Dear Integral Meditators,
How can we integrate the practice of non-judgment into our life in a way that really makes a difference? The article below explores this theme…
In the spirit of the journey,
Recall a time when you were with a person with whom you did not feel judged. By not feeling judged I mean that you felt as if you were in a safe space with them. You could be who you were without being rejected; even if you felt who you were at that time was not particularly nice, or when you had judged yourself to be ‘bad’, ‘nasty’, ‘sad’, a ‘loser’ and so on….The non-judgmental space that this person created for you was warm, it felt like you were still appreciated and cared for even though you were imperfect, upset or afraid.
Once you have spent a little time remembering in this way, now see if you can create that safe, non-judgmental space for yourself in this moment. See if you can gently extend unconditional warmth and caring toward all parts of yourself, suspending all the normal judgments that you would normally instinctively impose upon yourself.
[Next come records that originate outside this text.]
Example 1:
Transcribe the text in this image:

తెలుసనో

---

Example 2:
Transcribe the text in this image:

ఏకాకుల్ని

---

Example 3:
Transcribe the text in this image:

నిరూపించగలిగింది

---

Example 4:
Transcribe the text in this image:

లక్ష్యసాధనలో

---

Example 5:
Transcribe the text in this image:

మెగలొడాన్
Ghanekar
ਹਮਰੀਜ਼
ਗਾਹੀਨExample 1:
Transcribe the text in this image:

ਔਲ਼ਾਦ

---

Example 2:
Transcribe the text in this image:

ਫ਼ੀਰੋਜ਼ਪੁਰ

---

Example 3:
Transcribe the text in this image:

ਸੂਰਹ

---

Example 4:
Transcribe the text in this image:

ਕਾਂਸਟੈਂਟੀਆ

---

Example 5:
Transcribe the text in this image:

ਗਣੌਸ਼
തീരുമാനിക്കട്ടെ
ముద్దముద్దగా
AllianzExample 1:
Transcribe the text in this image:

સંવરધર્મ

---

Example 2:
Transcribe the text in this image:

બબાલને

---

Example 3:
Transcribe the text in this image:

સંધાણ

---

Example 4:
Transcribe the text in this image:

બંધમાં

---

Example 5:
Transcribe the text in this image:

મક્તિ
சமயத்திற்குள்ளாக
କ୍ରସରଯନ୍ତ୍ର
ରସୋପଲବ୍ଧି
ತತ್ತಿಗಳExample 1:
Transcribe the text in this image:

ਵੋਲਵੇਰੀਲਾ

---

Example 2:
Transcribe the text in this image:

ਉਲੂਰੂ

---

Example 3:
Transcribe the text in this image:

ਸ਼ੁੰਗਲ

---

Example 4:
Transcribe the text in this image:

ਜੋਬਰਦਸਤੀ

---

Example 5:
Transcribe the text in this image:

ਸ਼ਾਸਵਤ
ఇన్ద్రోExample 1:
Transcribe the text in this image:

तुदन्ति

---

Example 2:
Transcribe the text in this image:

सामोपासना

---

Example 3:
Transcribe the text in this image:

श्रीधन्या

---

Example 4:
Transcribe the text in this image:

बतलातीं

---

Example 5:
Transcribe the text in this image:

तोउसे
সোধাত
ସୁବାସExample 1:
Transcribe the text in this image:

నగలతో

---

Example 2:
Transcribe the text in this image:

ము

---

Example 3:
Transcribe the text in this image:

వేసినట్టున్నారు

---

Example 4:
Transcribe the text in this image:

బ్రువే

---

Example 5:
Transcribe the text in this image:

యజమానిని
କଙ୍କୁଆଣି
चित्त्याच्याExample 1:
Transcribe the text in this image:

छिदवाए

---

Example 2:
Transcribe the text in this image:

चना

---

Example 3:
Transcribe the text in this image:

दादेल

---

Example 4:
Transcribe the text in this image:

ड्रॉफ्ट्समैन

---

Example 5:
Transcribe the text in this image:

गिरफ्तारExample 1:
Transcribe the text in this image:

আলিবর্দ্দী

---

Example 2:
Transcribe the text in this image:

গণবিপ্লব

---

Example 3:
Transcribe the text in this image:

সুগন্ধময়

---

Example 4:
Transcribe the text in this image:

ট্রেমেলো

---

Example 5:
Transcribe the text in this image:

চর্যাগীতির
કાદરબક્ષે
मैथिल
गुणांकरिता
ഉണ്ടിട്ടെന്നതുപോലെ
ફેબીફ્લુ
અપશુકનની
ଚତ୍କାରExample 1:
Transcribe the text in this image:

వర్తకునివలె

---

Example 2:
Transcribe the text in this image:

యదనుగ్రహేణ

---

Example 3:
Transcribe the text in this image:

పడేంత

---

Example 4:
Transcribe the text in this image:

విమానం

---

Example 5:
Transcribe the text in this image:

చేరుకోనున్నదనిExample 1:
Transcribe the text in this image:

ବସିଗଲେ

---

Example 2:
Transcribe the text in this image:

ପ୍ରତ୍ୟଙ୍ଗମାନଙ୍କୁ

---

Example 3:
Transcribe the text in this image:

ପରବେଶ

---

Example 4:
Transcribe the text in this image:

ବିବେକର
This non-judgmental space has two qualities:
- Firstly, there is the detached quality of non-judgment, kind of like an objective, third person experience
- Secondly there is the friendliness, warmth and curiosity arising from paying attention to and being interested in yourself
These two qualities combine to create the warmth of non-judgmental-ness.
In mindfulness, there is often a lot of emphasis placed upon the practice of non-judgment. When we do this, sometimes we mistake this to mean that we observe ourself or others with complete detachment, with the human warmth and curiosity removed. Good mindful non-judgment however asks that we retain our human sensitivity and vulnerability when practising non-judgment. It is this retention of warmth and humanity that gives mindful non-judgment much of its healing power, enabling it to act as a gently dynamic healing force in our relationship to ourself, other people and our world.
Not judging the judgment
When we first start to practice mindful non-judgment, we will often catch ourselves making judgments before we can ‘stop’ the value assessment being made. Our mind is often impulsive in this way. When this happens, rather than being discouraged, we can simply practice not-judging-the-fact-that-we-have-made-a-judgment (!) This ‘not judging the judgment’ is an important stage in nurturing our non-judgmental ability, letting it develop gradually its own time, without us feeling unnecessary pressure.
Why not try setting some time aside on a regular basis to:
- Create that warm, curious, aware space within yourself
- Practice non-judgment about yourself within that space and,
- Gradually extend that warm non-judgment to others in your life as you go about your day. If we can do it with ourself we will find we can do it with others more easily!